卫。这三个月来,若非青羽暗中相助,她早已不知死了几回。
“你们先退下。”清澜对素心等人道。
殿内只剩主仆二人。青羽上前,声音压得极低:“太医院那边,奴婢查过了。给娘娘开方的是副使周延年,抓药煎药的是他徒弟小药童,中途未经他人之手。”
“周延年……”清澜沉吟,“可是端郡王府荐入太医院的那个?”
“正是。三年前端郡王妃染疾,周延年献方立了功,由郡王举荐入太医院,去年升的副使。”
清澜眸光微冷。端郡王,王氏的妹夫。这条线,终于浮出来了。
她起身走向小几,端起那碗已微温的药。凑近鼻尖细闻,除了当归、川芎等安胎药材的惯有气味,确实有股极淡的涩味,像是某种干草根茎的味道。
母亲留下的《百草辨毒》她早已熟记于心。书中有一篇专记宫廷阴私用药,其中提到一味“寒蕖”——生于北地寒潭边,形似蕨草,根茎研磨入药,无色无味,但若与当归同煎,会生出淡淡涩气。女子长期服用,会致宫寒血瘀,终至不孕。
最毒的是,这药性极缓,初服毫无症状,三个月后月事渐少,半年后经闭,一年后即便停药,胞宫也已受损难愈。且诊脉时只会显出体寒虚亏之象,与寻常妇人病无异。
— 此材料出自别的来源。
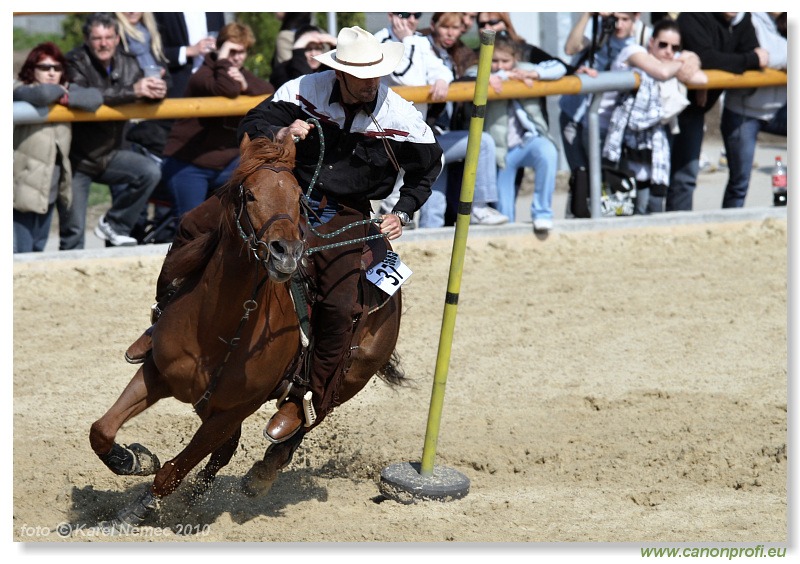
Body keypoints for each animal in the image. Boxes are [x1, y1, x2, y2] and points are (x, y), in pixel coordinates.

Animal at [87, 133, 404, 528]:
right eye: (249, 194)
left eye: (298, 197)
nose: (286, 253)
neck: (217, 327)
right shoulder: (157, 372)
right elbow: (101, 430)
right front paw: (133, 460)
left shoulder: (231, 411)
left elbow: (173, 470)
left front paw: (137, 509)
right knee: (226, 451)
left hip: (349, 380)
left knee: (307, 417)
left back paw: (263, 472)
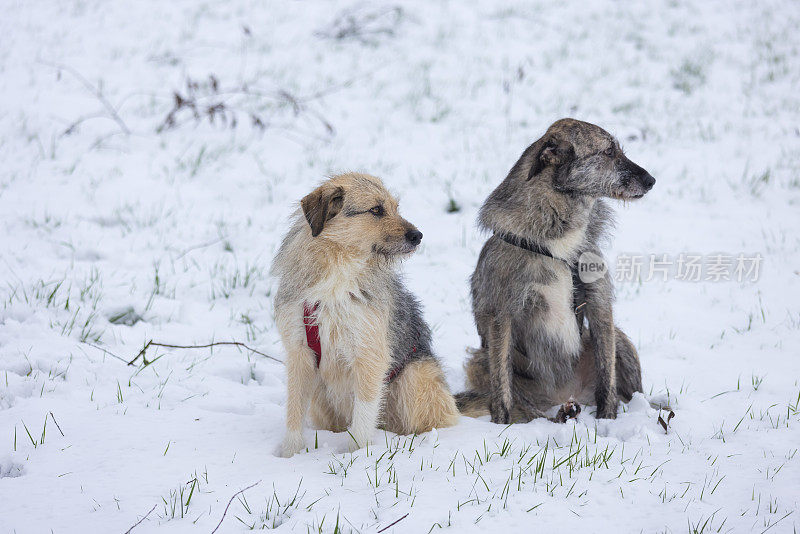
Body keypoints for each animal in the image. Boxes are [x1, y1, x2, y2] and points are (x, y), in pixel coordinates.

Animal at [272, 174, 456, 458]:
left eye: (395, 207)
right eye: (376, 210)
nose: (418, 236)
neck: (338, 268)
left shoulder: (369, 352)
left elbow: (365, 409)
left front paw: (356, 455)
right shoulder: (299, 351)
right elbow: (293, 409)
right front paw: (290, 454)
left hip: (414, 379)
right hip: (321, 398)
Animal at [456, 119, 656, 426]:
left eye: (618, 149)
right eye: (608, 152)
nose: (651, 180)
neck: (558, 239)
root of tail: (563, 395)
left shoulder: (599, 305)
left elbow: (607, 378)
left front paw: (607, 419)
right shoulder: (502, 314)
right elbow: (502, 391)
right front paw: (500, 426)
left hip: (620, 340)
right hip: (481, 360)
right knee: (524, 406)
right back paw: (556, 416)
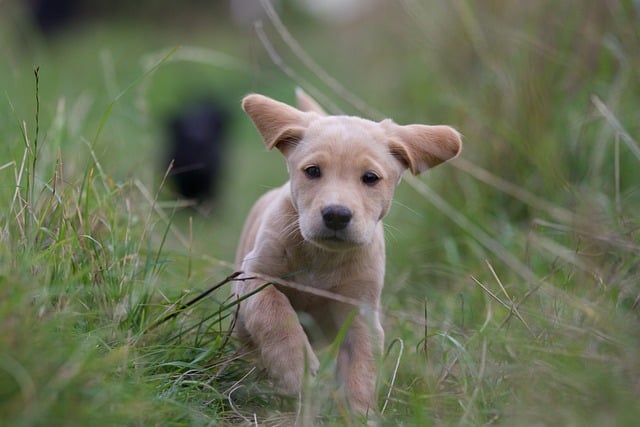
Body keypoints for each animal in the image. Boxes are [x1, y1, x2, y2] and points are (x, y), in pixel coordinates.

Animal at [232, 89, 462, 414]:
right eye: (313, 171)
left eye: (370, 178)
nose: (336, 215)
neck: (322, 257)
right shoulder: (253, 276)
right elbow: (273, 309)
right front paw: (295, 368)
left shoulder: (360, 313)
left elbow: (361, 367)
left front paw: (359, 413)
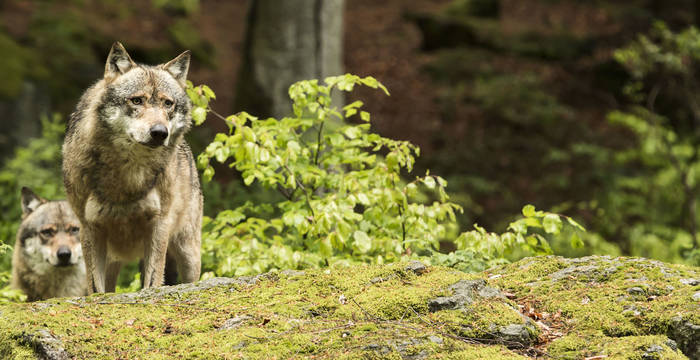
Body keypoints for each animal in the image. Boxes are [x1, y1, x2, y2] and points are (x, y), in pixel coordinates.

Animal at [62, 43, 202, 296]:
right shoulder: (89, 228)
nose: (160, 132)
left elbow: (153, 280)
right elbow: (95, 288)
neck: (128, 174)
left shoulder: (159, 224)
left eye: (168, 104)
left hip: (188, 252)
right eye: (137, 101)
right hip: (112, 259)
若她不是自幼随母亲学过医理,若不是母亲留下那本珍贵的手札,只怕……
清澜指尖微微发颤,不是怕,是怒。她们不仅要害她失宠,是要绝了她的根本,让她即便生下皇子,也再无生育可能,将来母凭子贵的机会便少了一半。
好算计。真是好算计。
“娘娘?”青羽见她面色不对,轻声唤道。
清澜深吸一口气,将药碗放回托盘:“这药,往后照常取,但不必端到本宫面前了。你找个稳妥处倒掉,碗底留些残渣。”
“奴婢明白。”青羽会意,“可要禀报太后?”
“暂且不必。”清澜走回绣架前坐下,重新拈起针线,“太后老人家近来凤体欠安,这等小事,不必烦扰她。况且——”
她顿了顿,针尖在阳光下泛起冷光:“打蛇要打七寸,捉贼要捉赃。周延年不过是个卒子,他背后的人,才是本宫要钓的大鱼。”
三日后,太医院例行请脉。
周延年提着药箱进来时,清澜正倚在暖榻上看书。她今日穿了件藕荷色宫装,外罩银狐坎肩,因孕中畏寒,殿内炭火烧得旺,脸颊染着浅浅绯色。